Put the record lines into a Markdown table with the columns Row and Text Line. Begin at the line that contains "(2) أن يعمل" and stop after the line that contains "دفاتر الإيرادات والمصروفات مُتقنة التنظيم؛". Number each row, include both end lines, and omit any blank lines.
┌─ LISTED RECORDS
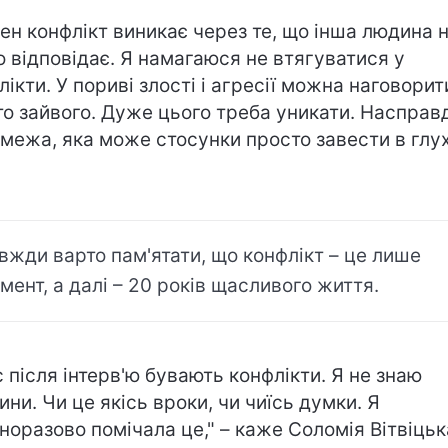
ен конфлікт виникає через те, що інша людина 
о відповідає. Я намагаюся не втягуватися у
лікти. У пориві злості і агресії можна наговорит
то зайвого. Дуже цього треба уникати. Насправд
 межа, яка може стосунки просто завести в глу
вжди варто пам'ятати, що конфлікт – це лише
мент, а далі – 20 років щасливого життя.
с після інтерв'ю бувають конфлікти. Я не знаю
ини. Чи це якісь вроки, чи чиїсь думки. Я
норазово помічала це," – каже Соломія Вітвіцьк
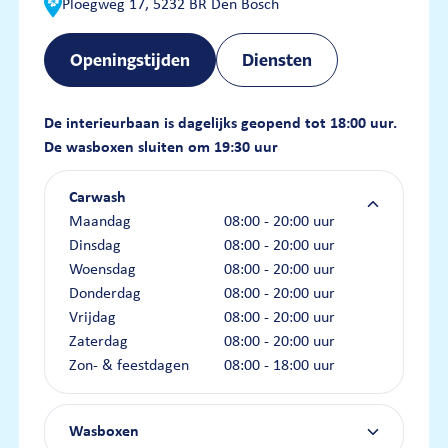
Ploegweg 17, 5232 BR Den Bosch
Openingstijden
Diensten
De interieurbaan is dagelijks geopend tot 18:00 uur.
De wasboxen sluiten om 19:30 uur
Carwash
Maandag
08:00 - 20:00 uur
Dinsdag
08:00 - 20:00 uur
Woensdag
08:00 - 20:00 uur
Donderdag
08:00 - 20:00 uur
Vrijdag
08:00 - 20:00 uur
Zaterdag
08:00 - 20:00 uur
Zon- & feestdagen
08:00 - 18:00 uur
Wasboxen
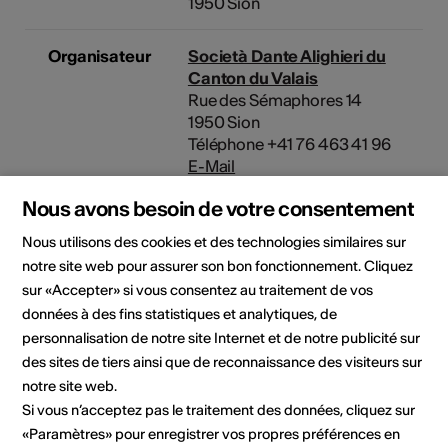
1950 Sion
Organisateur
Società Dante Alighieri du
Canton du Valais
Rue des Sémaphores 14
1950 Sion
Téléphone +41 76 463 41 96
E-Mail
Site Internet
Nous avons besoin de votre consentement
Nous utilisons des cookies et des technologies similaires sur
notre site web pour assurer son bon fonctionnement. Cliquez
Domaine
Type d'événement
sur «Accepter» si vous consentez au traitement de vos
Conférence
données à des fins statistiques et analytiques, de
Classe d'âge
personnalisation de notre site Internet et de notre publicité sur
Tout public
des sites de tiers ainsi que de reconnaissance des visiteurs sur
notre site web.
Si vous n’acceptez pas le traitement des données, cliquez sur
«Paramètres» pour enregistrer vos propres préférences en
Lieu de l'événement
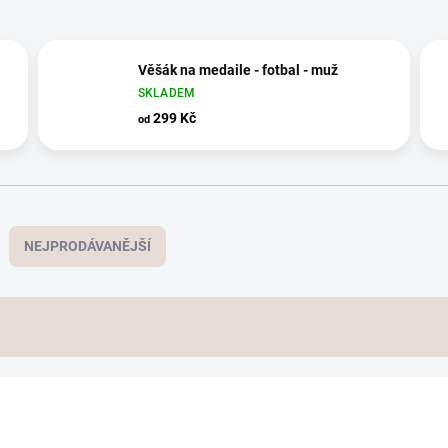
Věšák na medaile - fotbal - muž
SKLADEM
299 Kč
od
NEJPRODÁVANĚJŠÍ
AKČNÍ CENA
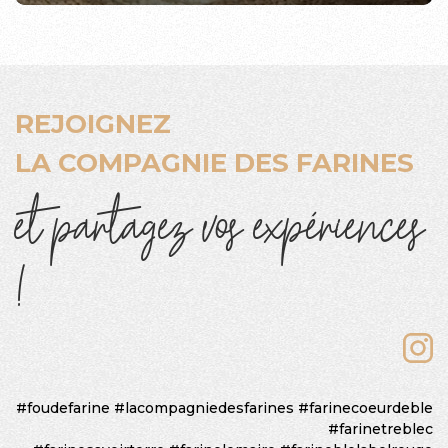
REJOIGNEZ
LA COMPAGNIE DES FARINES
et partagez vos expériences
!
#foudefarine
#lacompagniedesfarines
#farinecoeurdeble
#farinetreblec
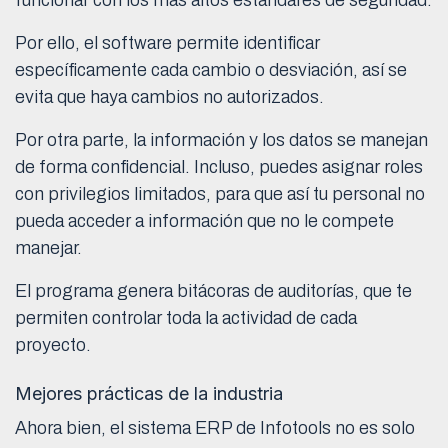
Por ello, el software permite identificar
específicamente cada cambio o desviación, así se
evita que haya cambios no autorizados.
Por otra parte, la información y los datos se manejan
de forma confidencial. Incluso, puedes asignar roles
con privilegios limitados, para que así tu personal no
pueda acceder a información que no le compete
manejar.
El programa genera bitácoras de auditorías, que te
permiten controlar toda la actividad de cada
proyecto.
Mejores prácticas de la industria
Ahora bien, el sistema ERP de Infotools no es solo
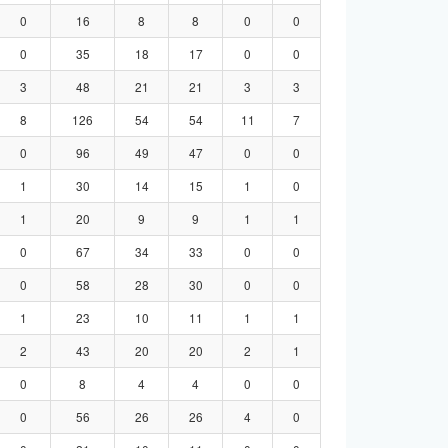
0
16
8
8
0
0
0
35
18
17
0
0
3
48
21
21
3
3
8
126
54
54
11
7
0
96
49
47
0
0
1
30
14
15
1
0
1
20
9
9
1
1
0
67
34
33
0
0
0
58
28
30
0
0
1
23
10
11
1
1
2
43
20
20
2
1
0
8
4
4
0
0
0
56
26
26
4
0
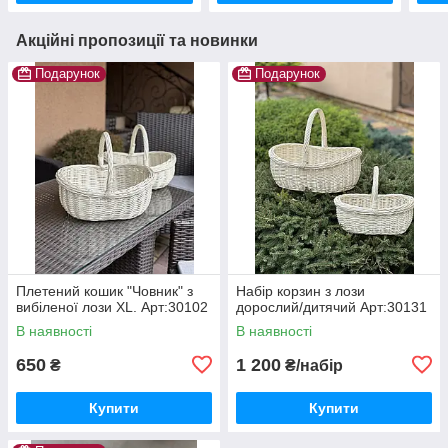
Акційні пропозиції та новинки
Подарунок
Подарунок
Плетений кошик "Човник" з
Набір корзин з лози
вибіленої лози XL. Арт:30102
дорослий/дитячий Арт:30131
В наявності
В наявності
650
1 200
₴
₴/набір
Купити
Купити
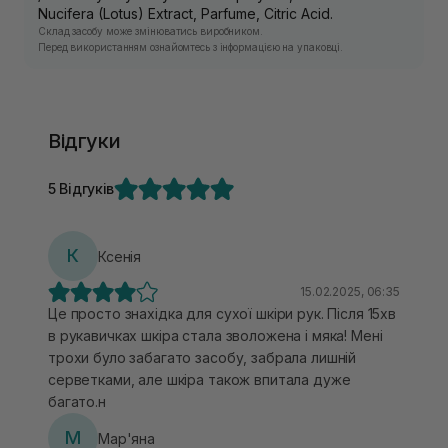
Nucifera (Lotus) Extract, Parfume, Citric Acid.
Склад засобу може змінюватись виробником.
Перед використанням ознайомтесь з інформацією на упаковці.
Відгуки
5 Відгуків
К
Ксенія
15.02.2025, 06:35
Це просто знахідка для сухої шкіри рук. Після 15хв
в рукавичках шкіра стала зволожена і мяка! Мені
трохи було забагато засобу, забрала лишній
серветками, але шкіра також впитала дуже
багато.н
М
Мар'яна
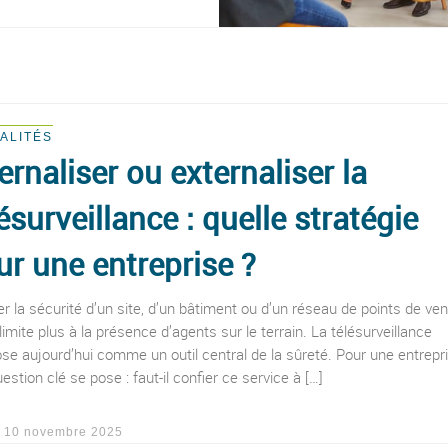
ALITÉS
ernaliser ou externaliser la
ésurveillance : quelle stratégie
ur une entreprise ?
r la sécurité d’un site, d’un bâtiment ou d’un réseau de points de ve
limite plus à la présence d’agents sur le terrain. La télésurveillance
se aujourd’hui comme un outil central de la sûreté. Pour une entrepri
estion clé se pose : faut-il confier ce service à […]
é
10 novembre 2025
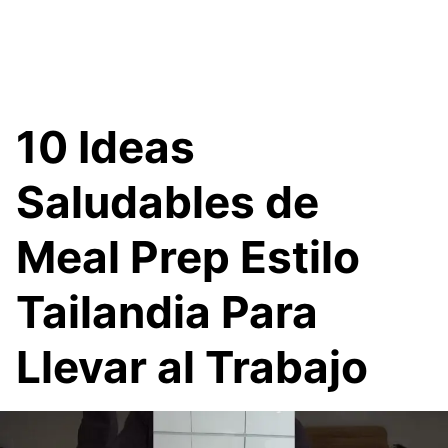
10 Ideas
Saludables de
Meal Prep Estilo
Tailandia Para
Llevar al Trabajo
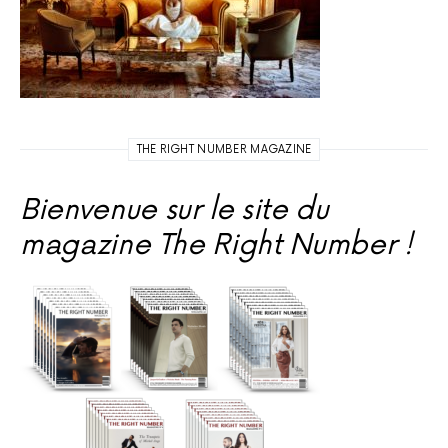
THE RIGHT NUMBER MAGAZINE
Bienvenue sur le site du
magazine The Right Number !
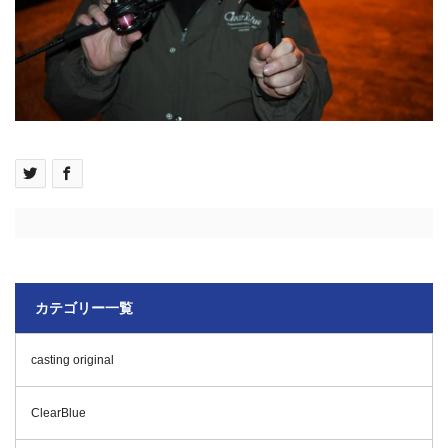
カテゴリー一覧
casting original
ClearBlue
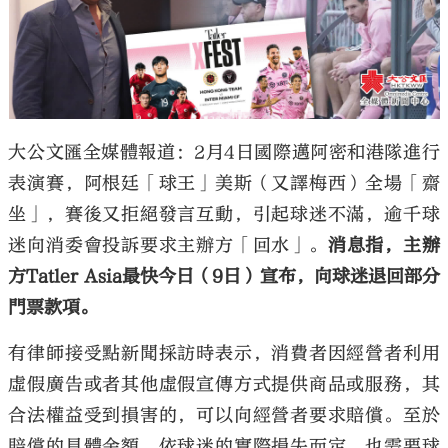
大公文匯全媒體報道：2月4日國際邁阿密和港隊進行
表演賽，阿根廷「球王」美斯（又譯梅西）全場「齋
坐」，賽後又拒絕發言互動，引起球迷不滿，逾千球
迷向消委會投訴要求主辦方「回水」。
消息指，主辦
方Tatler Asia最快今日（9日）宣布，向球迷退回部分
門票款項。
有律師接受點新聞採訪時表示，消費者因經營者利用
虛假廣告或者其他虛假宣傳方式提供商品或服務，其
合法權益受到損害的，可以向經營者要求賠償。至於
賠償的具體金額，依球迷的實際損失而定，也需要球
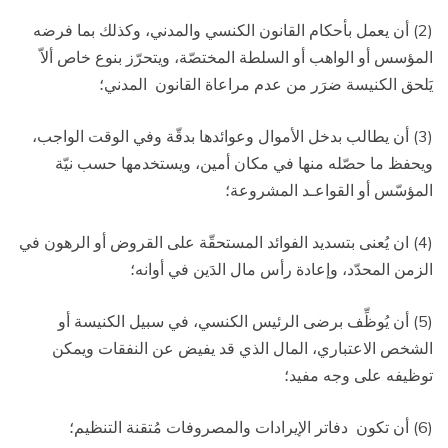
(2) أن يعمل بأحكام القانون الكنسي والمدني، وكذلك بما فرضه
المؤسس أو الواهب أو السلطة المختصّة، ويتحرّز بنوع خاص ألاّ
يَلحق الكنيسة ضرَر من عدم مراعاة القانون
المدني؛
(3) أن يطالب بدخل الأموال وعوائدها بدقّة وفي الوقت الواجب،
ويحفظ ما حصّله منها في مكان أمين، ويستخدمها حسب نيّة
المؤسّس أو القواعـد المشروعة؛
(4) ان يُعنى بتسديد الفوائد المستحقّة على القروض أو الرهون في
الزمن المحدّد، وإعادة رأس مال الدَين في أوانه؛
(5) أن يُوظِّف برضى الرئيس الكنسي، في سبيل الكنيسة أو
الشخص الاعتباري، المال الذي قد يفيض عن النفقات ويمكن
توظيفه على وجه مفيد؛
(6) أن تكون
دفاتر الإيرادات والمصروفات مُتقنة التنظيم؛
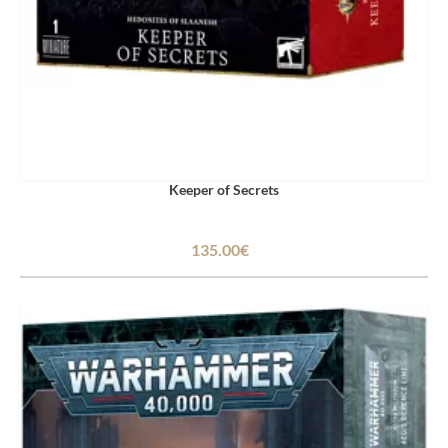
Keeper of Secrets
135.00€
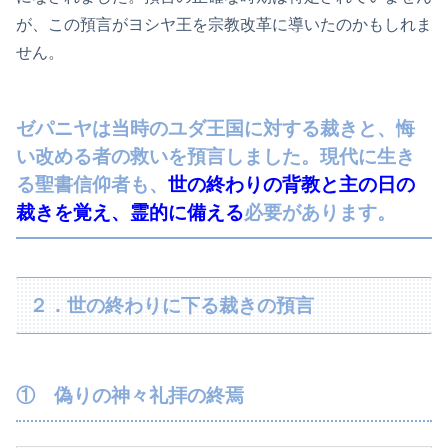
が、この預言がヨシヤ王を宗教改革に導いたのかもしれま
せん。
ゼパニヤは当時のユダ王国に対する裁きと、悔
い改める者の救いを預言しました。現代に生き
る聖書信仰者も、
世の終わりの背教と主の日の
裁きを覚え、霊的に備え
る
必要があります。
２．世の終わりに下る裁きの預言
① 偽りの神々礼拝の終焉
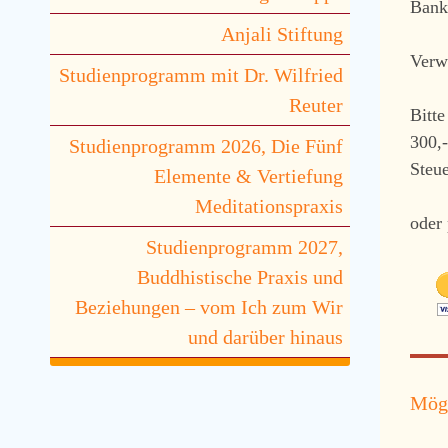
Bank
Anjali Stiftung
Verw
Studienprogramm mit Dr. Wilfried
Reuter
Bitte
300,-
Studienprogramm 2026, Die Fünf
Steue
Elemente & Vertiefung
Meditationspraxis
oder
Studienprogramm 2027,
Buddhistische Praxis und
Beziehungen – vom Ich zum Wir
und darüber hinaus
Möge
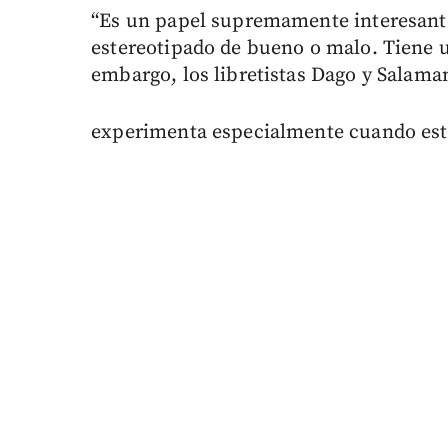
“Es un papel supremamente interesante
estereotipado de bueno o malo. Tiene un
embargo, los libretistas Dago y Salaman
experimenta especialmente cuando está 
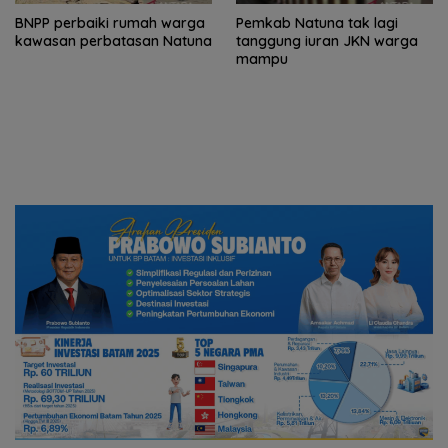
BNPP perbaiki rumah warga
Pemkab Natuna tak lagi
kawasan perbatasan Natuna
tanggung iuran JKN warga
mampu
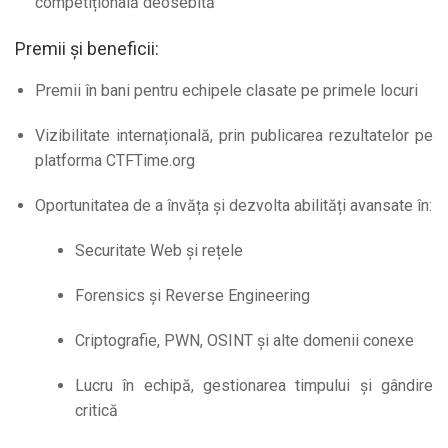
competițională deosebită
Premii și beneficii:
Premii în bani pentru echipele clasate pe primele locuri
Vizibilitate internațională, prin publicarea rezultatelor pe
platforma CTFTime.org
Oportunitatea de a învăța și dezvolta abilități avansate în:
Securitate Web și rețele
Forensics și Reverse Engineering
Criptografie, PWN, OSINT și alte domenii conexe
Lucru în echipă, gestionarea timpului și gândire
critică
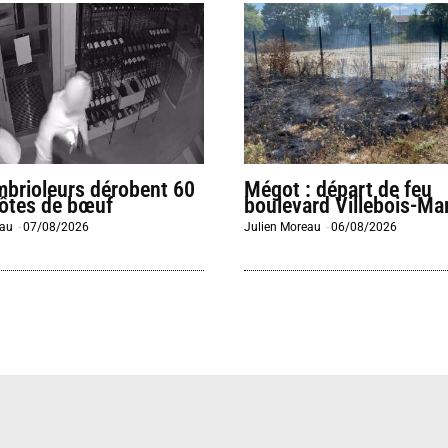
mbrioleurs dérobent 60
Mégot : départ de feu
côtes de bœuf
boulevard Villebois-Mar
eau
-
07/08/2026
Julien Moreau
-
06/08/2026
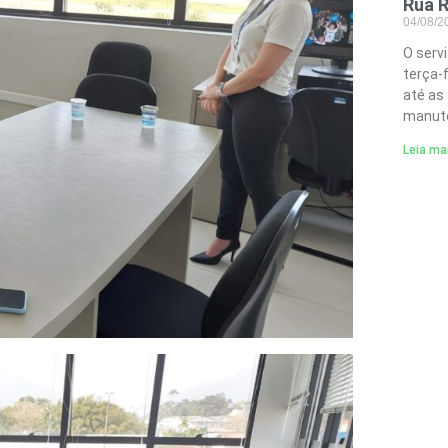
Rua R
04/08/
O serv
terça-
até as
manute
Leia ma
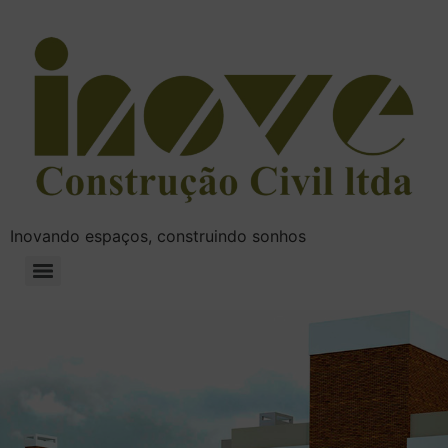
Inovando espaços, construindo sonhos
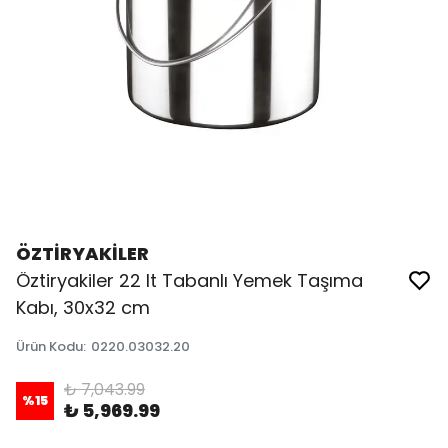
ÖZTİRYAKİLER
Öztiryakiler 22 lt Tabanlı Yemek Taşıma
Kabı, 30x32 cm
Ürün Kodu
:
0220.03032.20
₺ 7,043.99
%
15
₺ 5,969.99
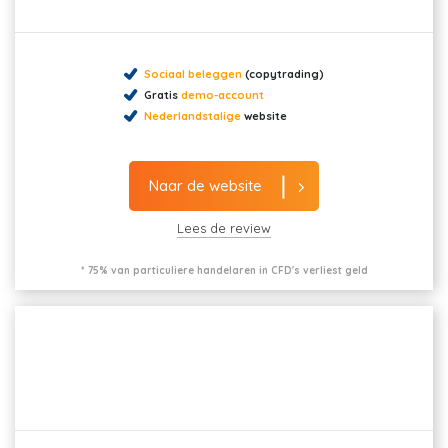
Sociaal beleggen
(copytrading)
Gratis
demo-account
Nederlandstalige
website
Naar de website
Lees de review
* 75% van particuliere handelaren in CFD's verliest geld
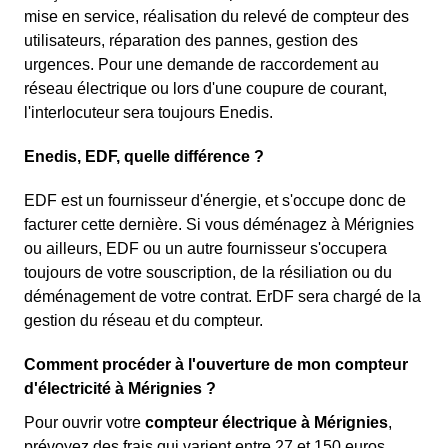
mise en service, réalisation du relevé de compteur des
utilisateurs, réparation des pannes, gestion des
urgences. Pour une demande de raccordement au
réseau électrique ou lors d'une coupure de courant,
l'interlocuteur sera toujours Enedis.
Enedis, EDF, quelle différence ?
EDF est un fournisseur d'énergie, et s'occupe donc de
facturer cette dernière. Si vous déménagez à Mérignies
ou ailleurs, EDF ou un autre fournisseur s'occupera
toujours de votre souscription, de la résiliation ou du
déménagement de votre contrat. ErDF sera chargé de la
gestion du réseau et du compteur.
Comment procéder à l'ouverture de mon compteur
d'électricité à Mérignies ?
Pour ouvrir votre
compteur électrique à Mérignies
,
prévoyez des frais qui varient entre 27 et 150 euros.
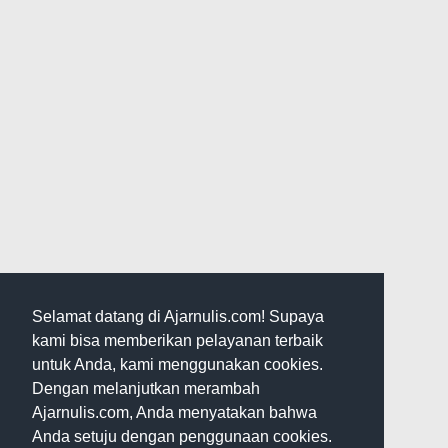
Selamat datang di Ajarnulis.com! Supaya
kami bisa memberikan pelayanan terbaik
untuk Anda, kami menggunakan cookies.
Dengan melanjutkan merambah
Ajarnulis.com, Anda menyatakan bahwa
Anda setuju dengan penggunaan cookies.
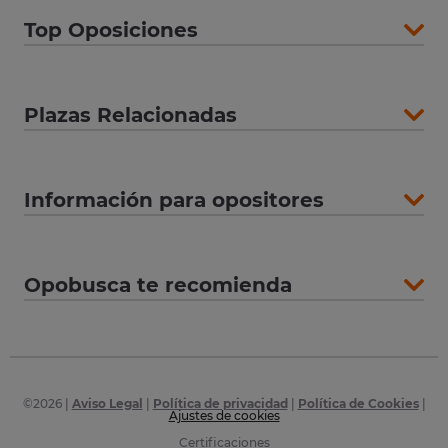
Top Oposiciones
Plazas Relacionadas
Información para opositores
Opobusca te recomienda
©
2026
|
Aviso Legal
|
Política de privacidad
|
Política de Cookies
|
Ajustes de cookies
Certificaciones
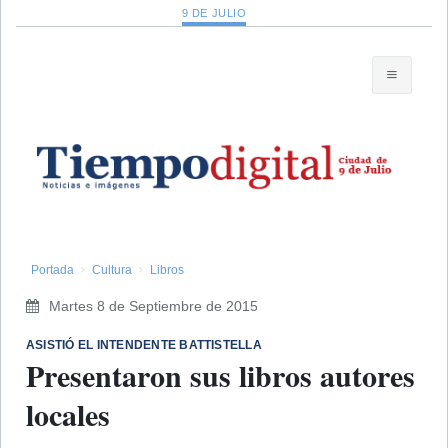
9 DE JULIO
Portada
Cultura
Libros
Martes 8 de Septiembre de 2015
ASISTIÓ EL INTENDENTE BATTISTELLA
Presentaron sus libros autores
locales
└─
## [EXERCISE SOLUTION]
| Row | Text Line |
|---|---|
| 1 | (2) أن يعمل بأحكام القانون الكنسي والمدني، وكذلك بما فرضه |
| 2 | المؤسس أو الواهب أو السلطة المختصّة، ويتحرّز بنوع خاص ألاّ |
| 3 | يَلحق الكنيسة ضرَر من عدم مراعاة القانون |
| 4 | المدني؛ |
| 5 | (3) أن يطالب بدخل الأموال وعوائدها بدقّة وفي الوقت الواجب، |
| 6 | ويحفظ ما حصّله منها في مكان أمين، ويستخدمها حسب نيّة |
| 7 | المؤسّس أو القواعـد المشروعة؛ |
| 8 | (4) ان يُعنى بتسديد الفوائد المستحقّة على القروض أو الرهون في |
| 9 | الزمن المحدّد، وإعادة رأس مال الدَين في أوانه؛ |
| 10 | (5) أن يُوظِّف برضى الرئيس الكنسي، في سبيل الكنيسة أو |
| 11 | الشخص الاعتباري، المال الذي قد يفيض عن النفقات ويمكن |
| 12 | توظيفه على وجه مفيد؛ |
| 13 | (6) أن تكون |
| 14 | دفاتر الإيرادات والمصروفات مُتقنة التنظيم؛ |